Rites and rituals

It’s the time of year where me and my colleagues get dressed up in medieval costumes and participate in the ceremony to mark the graduation of our students. The photo accompanying this blog is of me with (now) former PhD student Dr Frank Watt. It’s kind of anachronistic in many ways as the style of robes pre-date most universities in the UK. And we only ever wear them on these occasions. And given how crazy the hats are, that is quite understandable. My own PhD ceremony at the University of Aberdeen was carried out entirely in Latin where the Deans struggled with reading their announcements (apart from the Head of Divinity who clearly spoke both Latin and Ancient Greek!). My service in the army left me rather jaded about parades and a northern grammar school education means I dislike pompousness. Attendance at the ceremony is voluntary and yet I always go. Why?

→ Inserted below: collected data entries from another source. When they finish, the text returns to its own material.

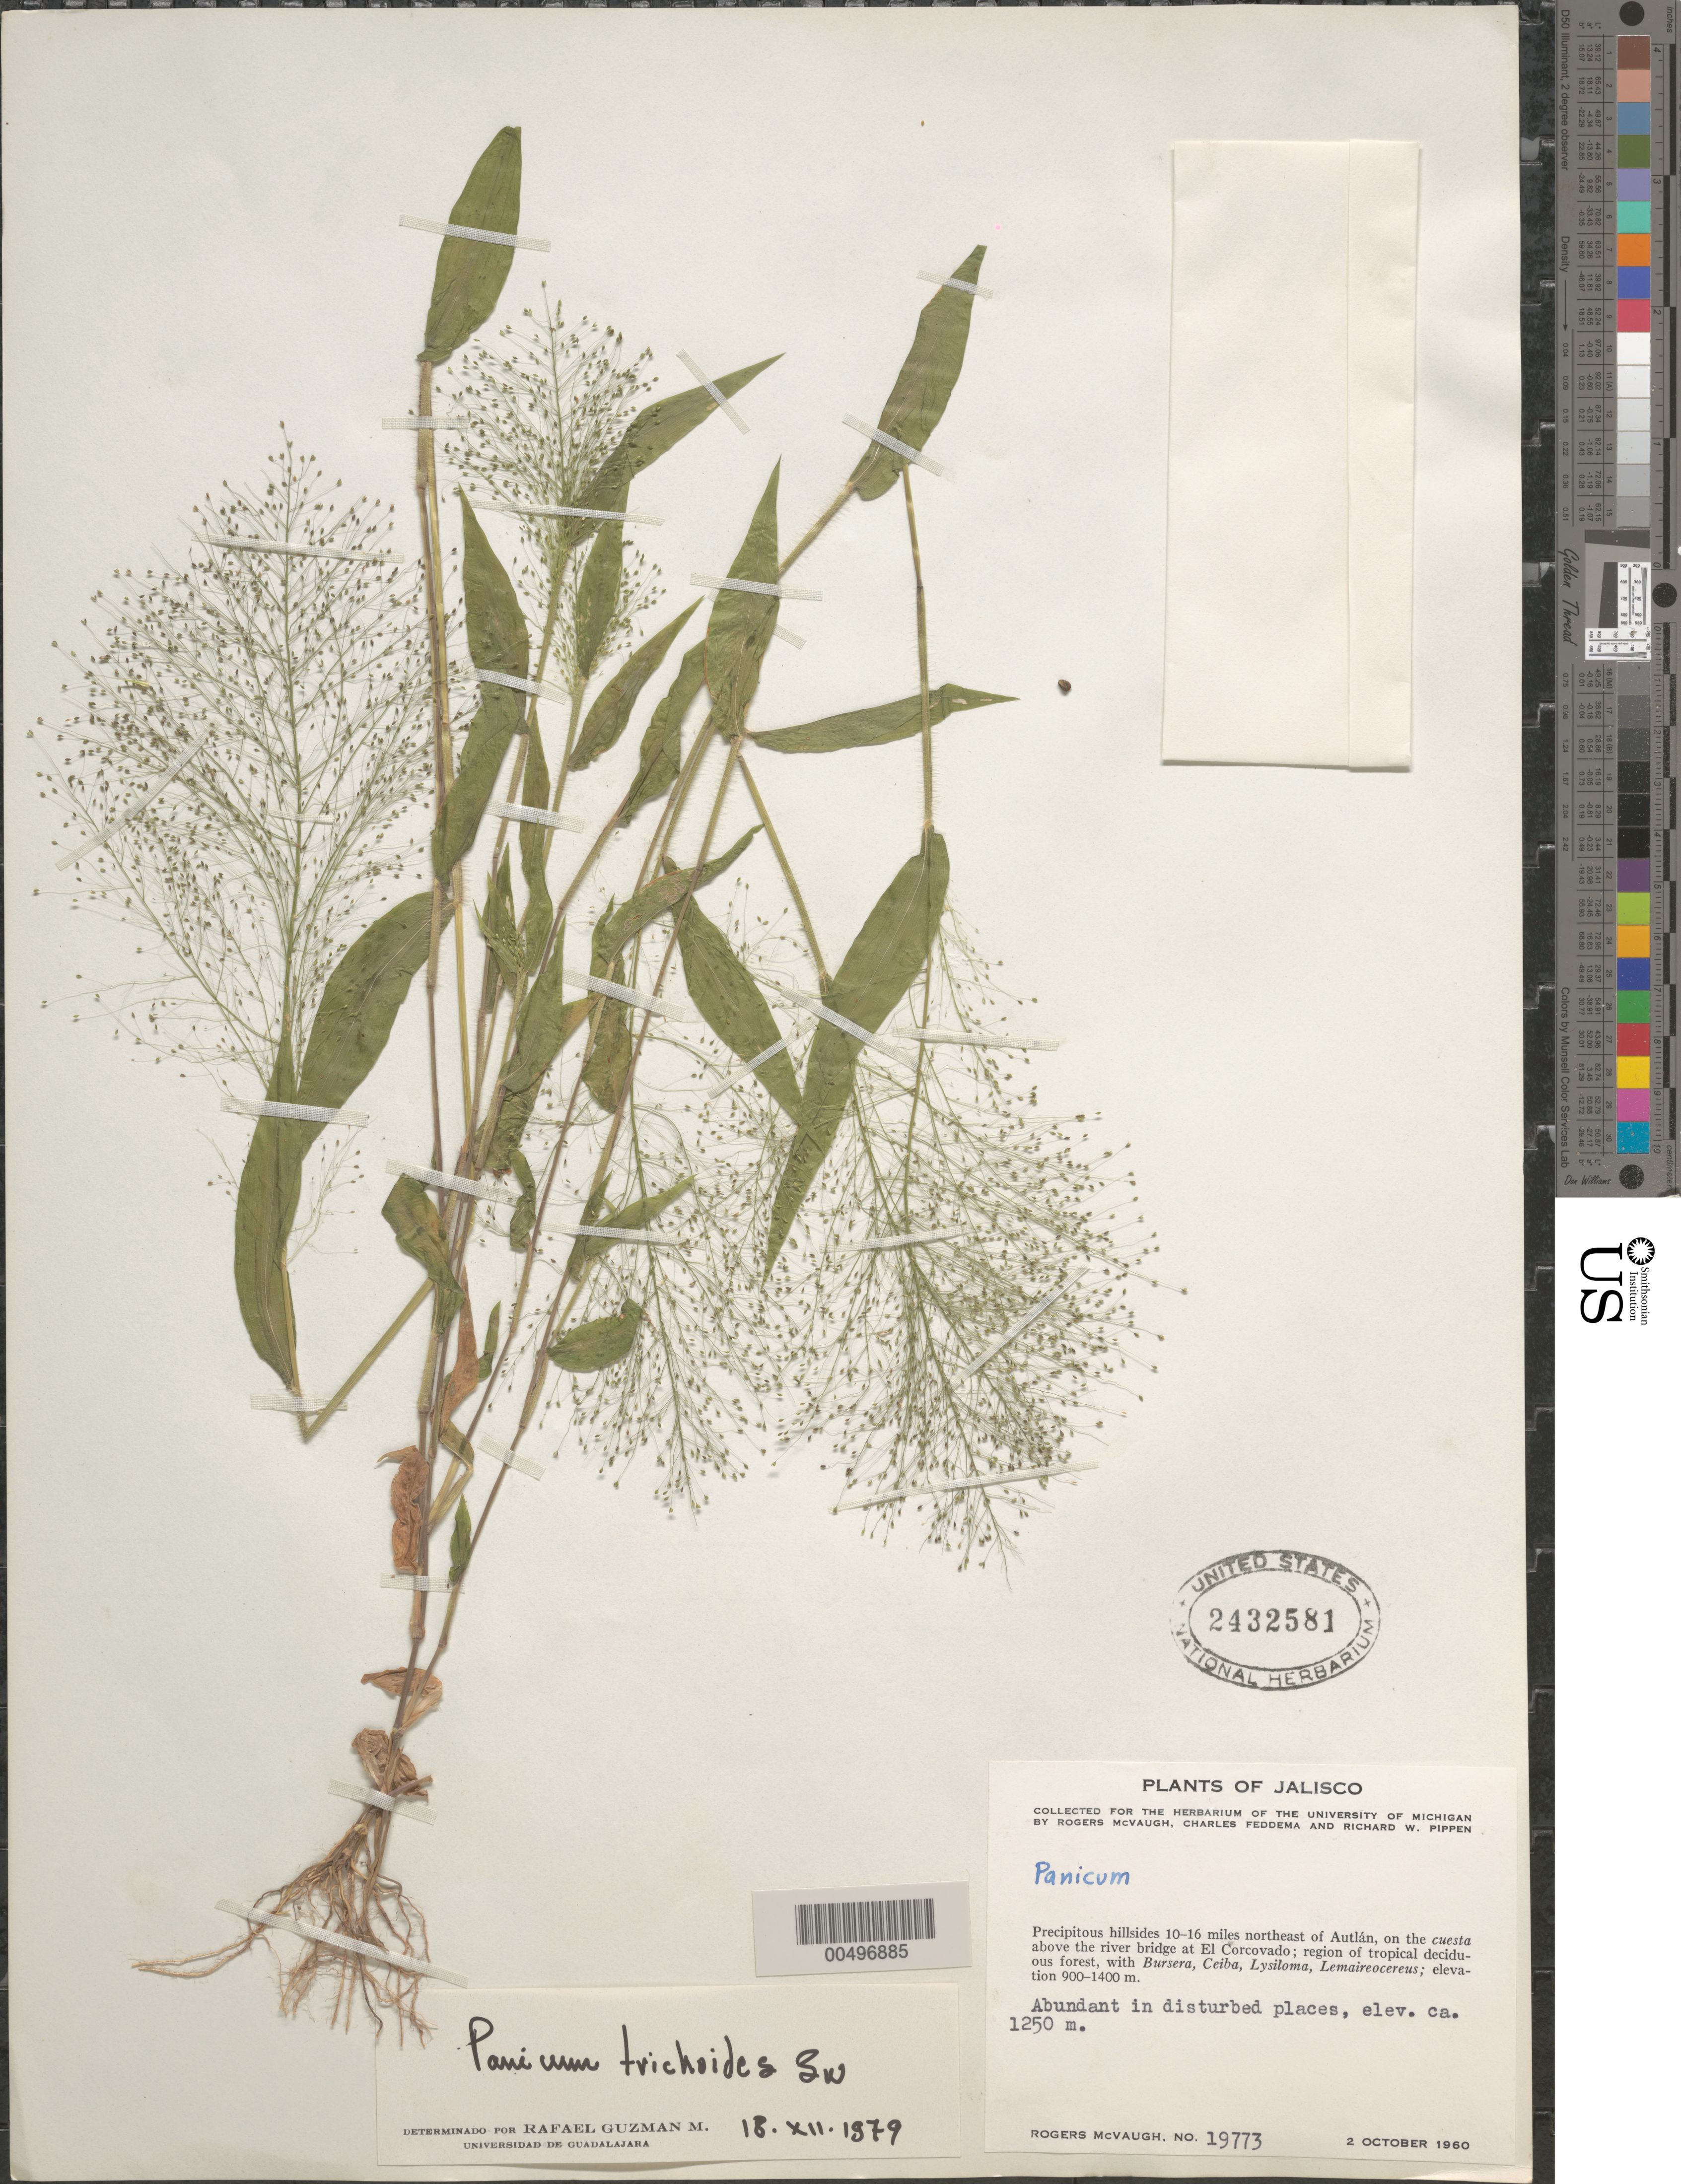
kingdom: Plantae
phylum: Tracheophyta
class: Liliopsida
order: Poales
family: Poaceae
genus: Panicum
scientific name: Panicum trichoides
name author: Sw.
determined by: Guzman-M., R.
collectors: R. McVaugh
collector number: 19773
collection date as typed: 2 Oct 1960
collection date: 1960-10-02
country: Mexico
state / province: Jalisco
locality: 10-16 mi NE of Autlán, on the cuesta above the river bridge at El Corcovado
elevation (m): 1250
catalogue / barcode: US 2432581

Being awarded a degree simply marks the end of a period of study. We do many things that come to a natural end and we don’t always put on a theatrical event to celebrate this. There is also a side-effect that is often surprising: even an achievement as significant as graduating can feel something of a let down. The euphoria of seeing that you have passed doesn’t last very long. There is really good research showing that achieving a major goal is extremely stressful as people are often left wondering “Is that it?” Or, “why on earth did I put myself through all that?”

I have found that there is a great deal of value to be had from having a moment where achievement is recognised. The reason for this is that it marks the ending of a particular chapter. It means that those graduating have, through participating in the ceremony, had to face up to the ending. And only when this has been properly faced up to can they move on to beginnings.

It does tend to be common that endings are not properly recognised – especially I think in the UK. When somebody leaves or is promoted or moves to a different part of the organisation, there should be some sort of marking of the ending so that the beginning will happen. We all fear change so perhaps we would rather pretend it isn’t happening. But if we have some sort of event that makes it explicit that a particular stage has ended, then there is more chance that we can move on.